● **Stored records**
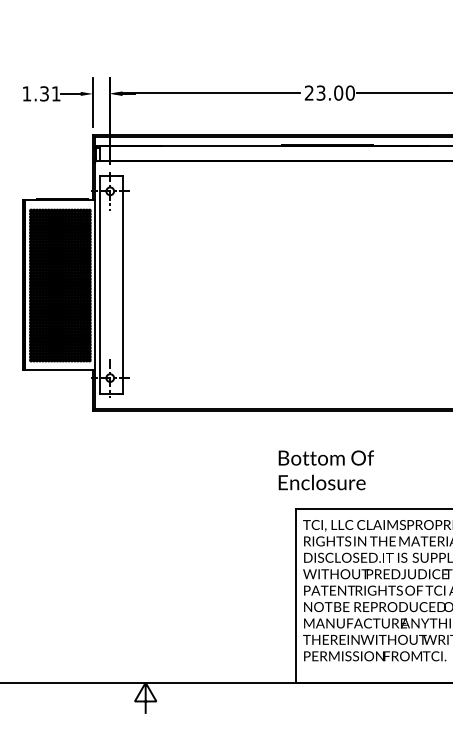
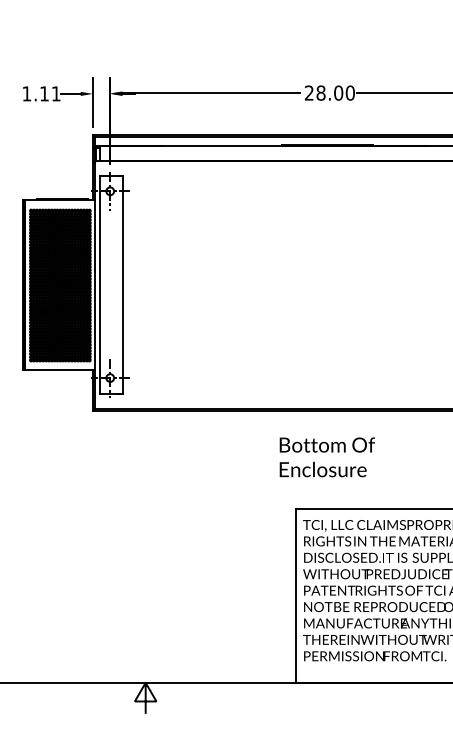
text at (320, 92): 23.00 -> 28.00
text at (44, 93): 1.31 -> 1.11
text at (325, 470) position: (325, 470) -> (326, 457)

* * *

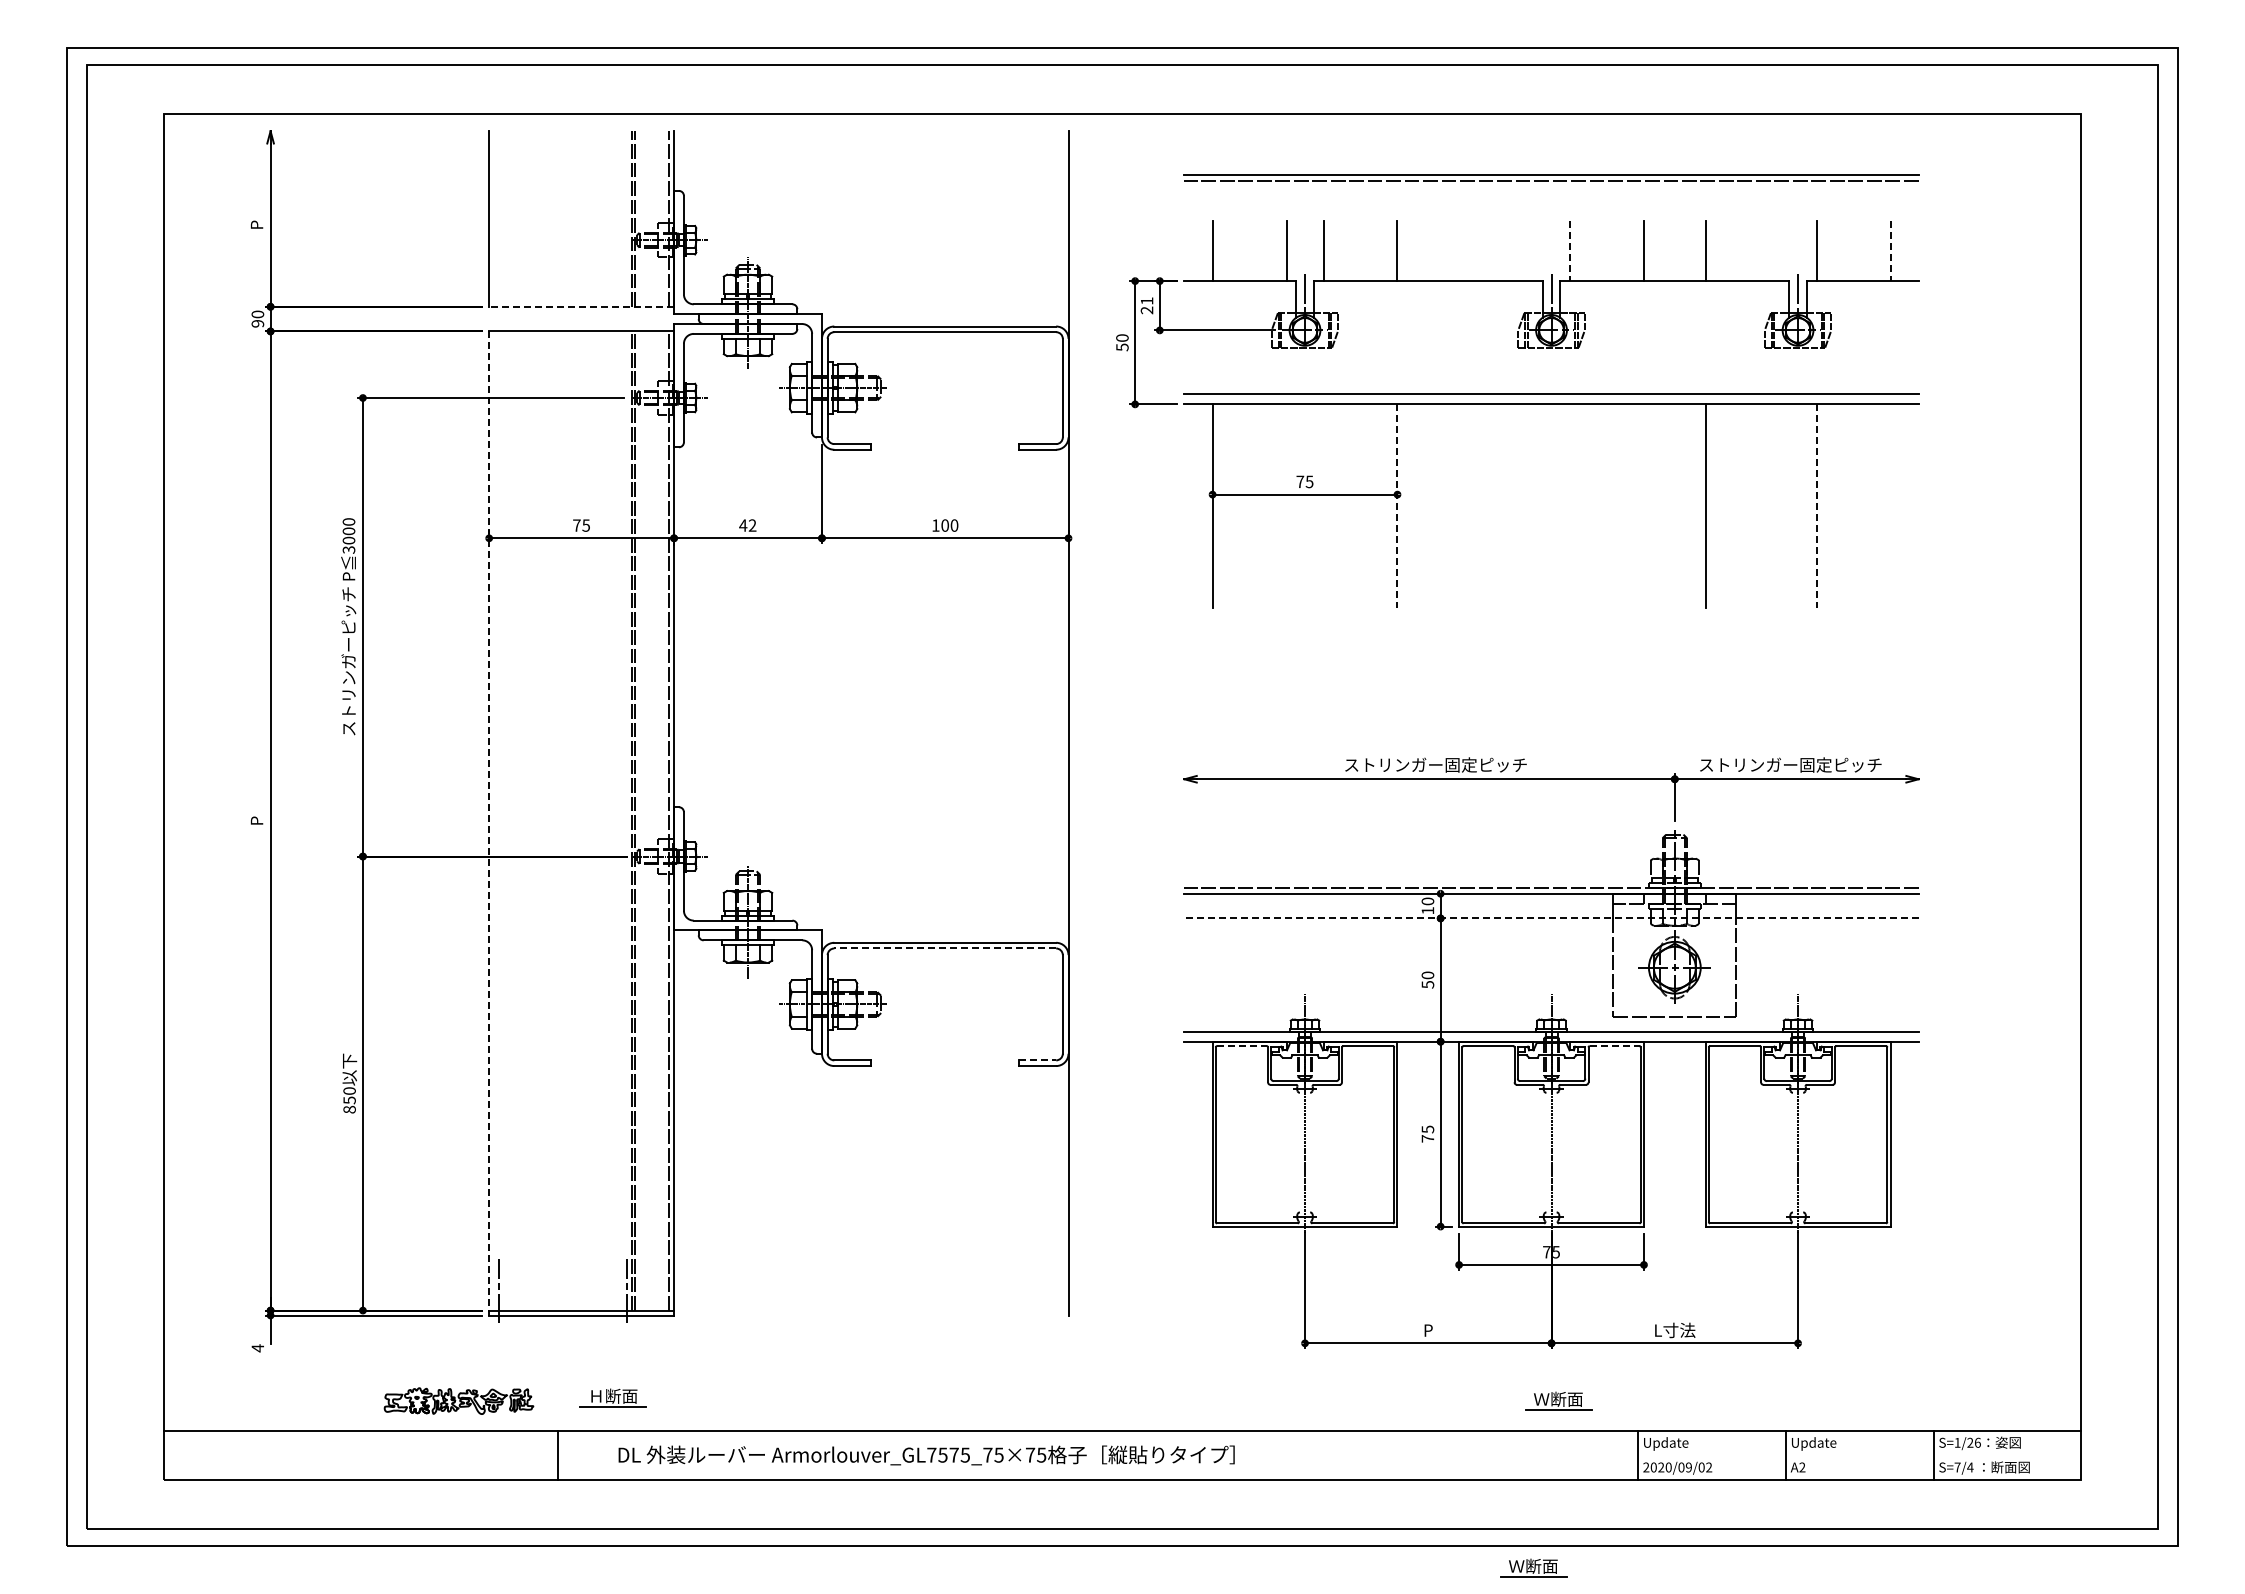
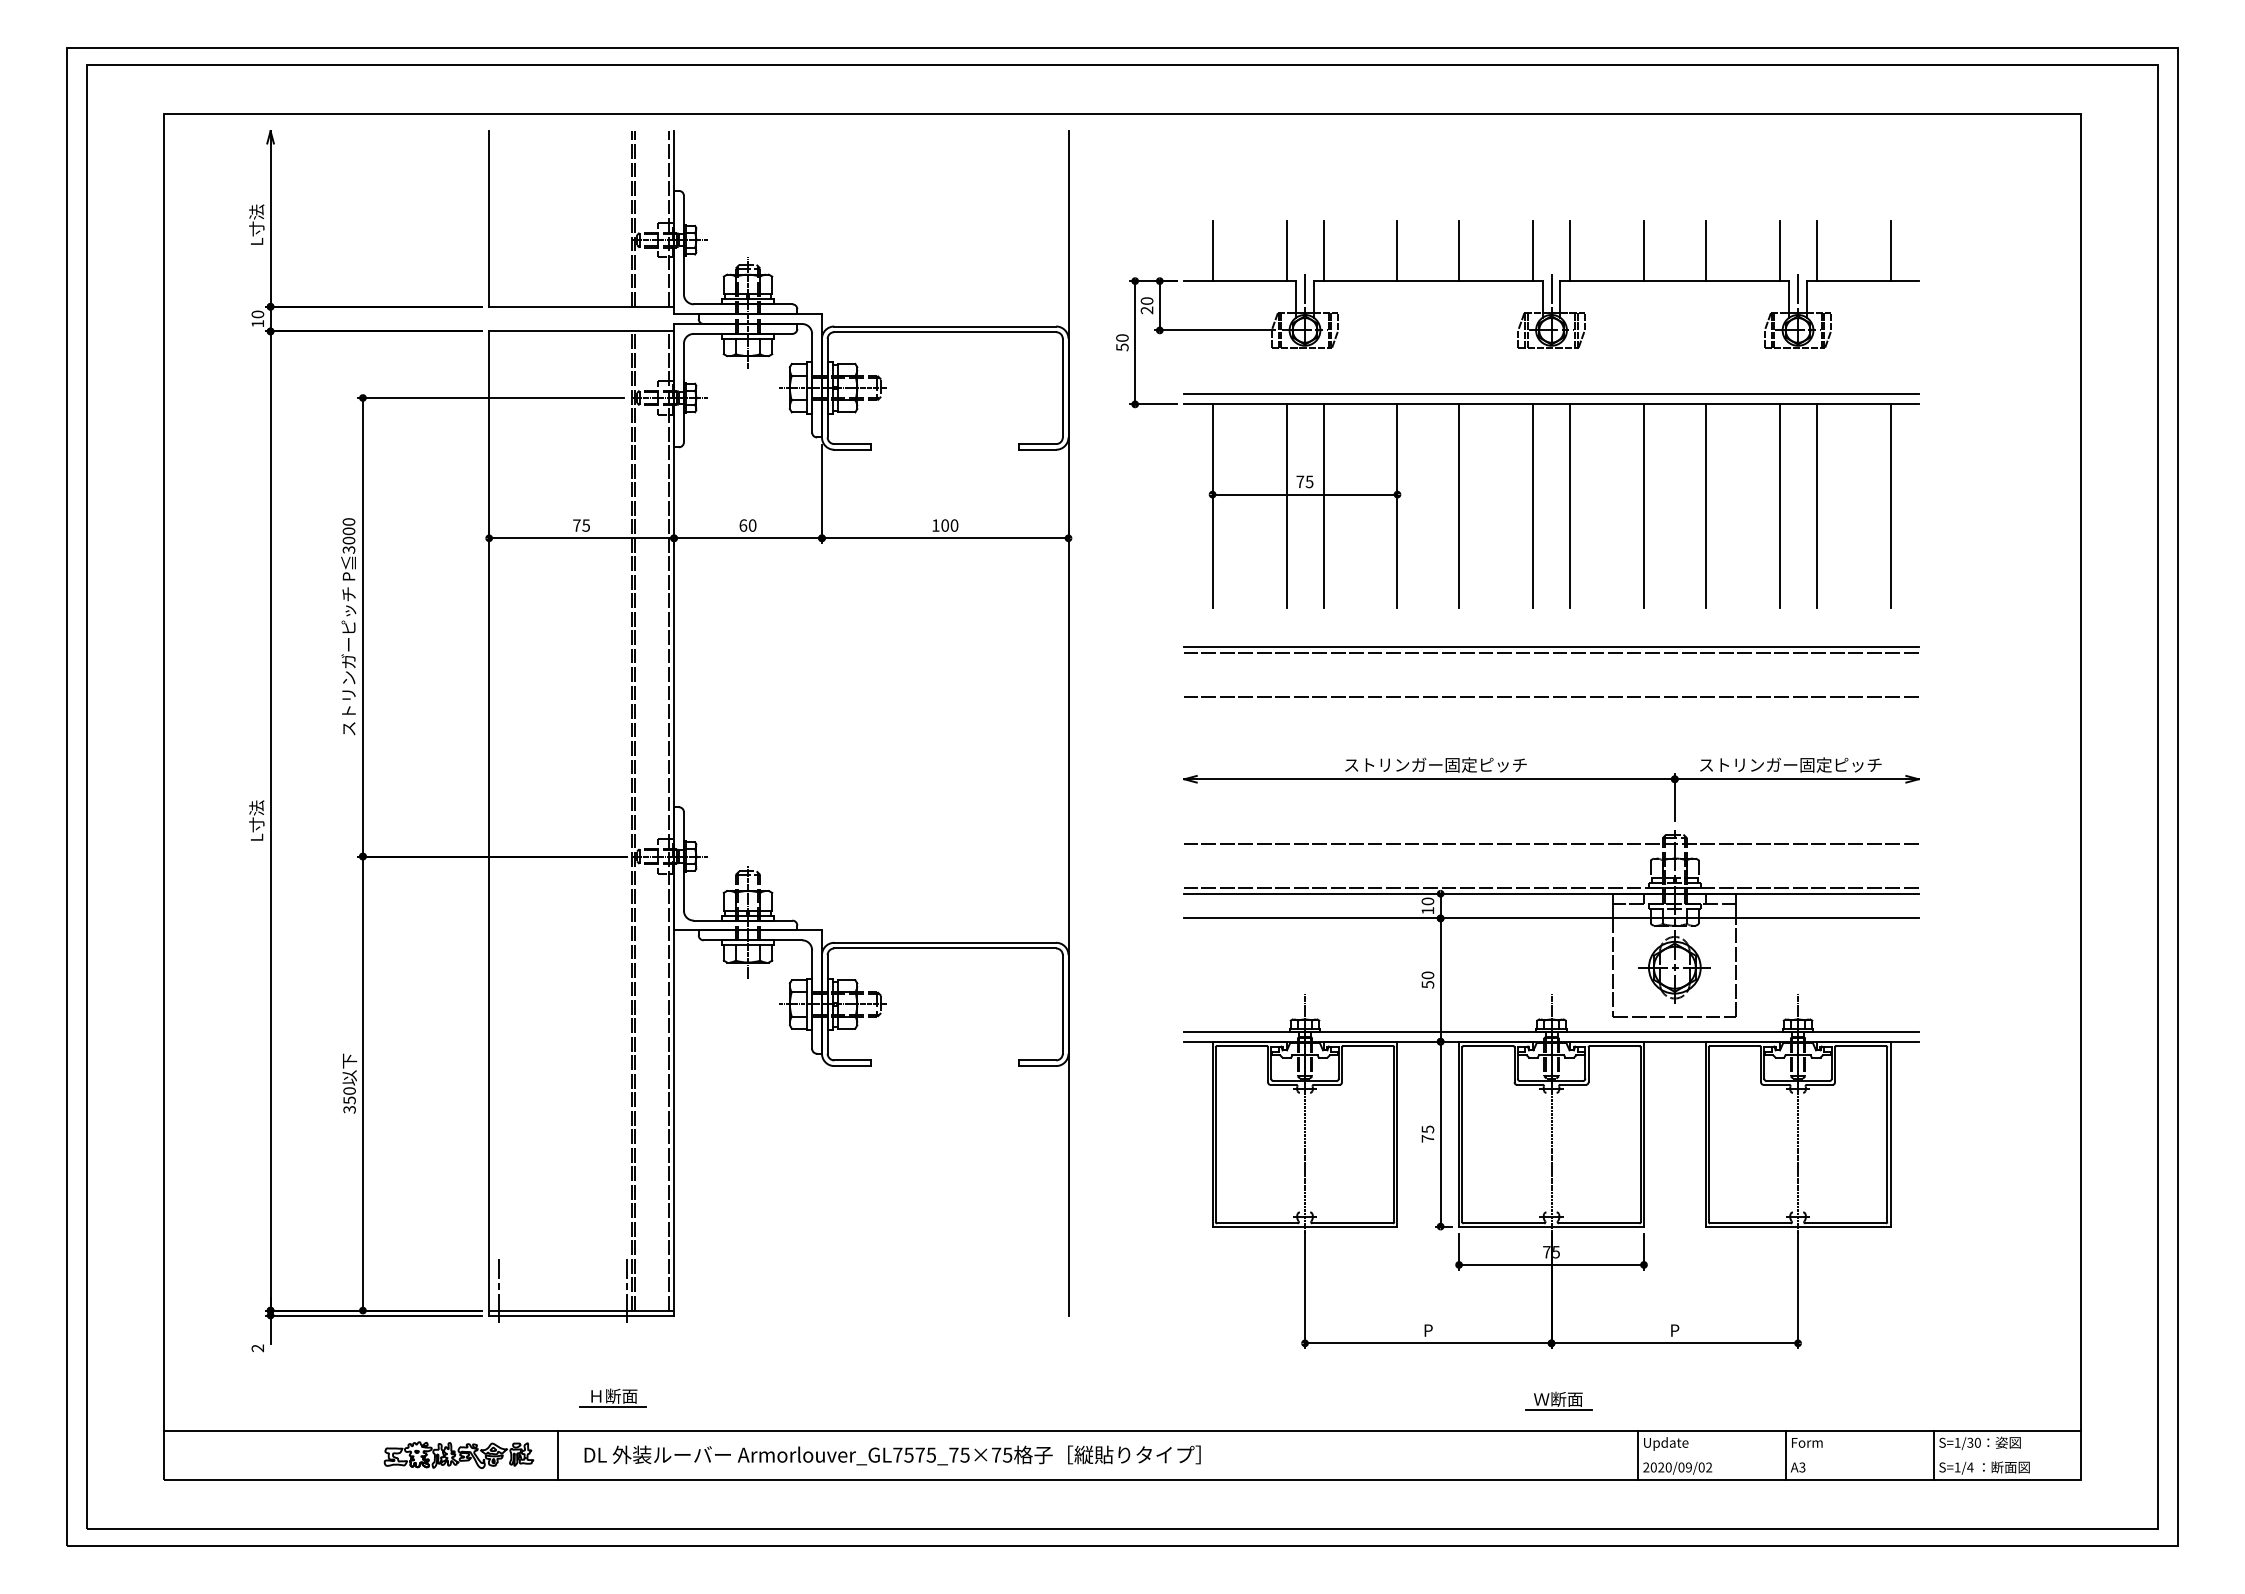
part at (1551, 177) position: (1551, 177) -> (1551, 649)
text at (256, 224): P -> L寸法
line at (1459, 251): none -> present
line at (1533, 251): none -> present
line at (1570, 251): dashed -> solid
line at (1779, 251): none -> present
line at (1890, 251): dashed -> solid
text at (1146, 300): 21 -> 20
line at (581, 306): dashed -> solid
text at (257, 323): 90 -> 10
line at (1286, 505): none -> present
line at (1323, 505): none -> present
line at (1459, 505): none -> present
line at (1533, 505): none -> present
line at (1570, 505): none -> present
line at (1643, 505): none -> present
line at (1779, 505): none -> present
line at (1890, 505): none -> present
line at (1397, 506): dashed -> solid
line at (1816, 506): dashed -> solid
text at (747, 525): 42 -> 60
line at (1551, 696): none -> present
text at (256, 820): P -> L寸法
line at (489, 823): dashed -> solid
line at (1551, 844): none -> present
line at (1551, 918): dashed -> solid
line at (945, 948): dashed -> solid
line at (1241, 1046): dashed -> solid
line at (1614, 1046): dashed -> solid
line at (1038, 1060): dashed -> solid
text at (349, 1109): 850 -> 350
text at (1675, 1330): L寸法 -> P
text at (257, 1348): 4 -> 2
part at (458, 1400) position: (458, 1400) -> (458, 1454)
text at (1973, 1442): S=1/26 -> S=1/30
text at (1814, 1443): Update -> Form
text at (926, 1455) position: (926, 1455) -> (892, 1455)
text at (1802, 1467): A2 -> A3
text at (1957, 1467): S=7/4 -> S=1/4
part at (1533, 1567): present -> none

==

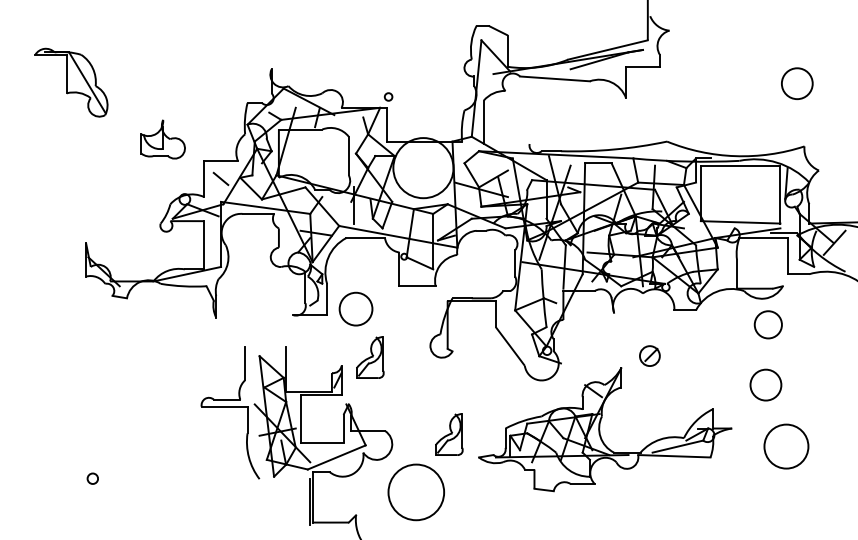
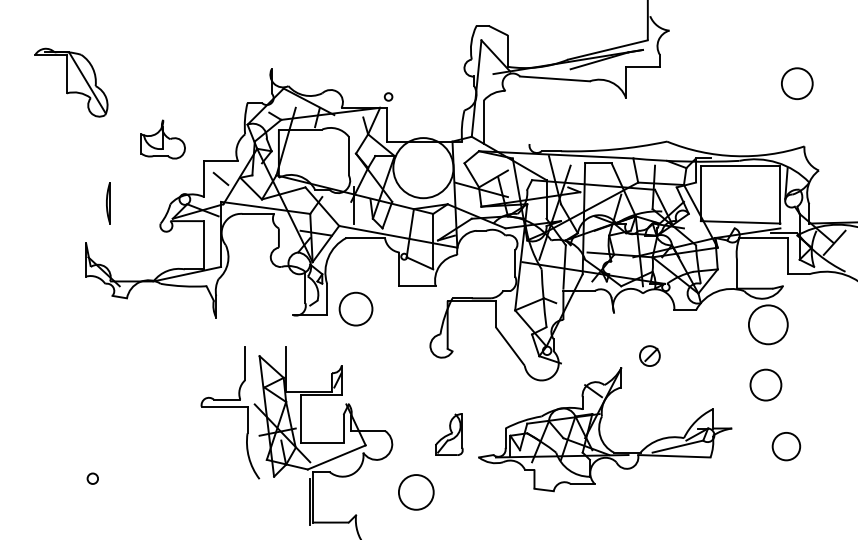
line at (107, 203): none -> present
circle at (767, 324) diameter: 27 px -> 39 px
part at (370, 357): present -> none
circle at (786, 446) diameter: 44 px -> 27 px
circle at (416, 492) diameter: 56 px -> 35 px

● **What the exercise asks**
Can you give the rows again from the line containing "part at (1551, 177)" up to and including the line containing "text at (1146, 300): 21 -> 20", changing "dashed" to "broken" and leaving everything else as it is?

● **Full solution**
part at (1551, 177) position: (1551, 177) -> (1551, 649)
text at (256, 224): P -> L寸法
line at (1459, 251): none -> present
line at (1533, 251): none -> present
line at (1570, 251): broken -> solid
line at (1779, 251): none -> present
line at (1890, 251): broken -> solid
text at (1146, 300): 21 -> 20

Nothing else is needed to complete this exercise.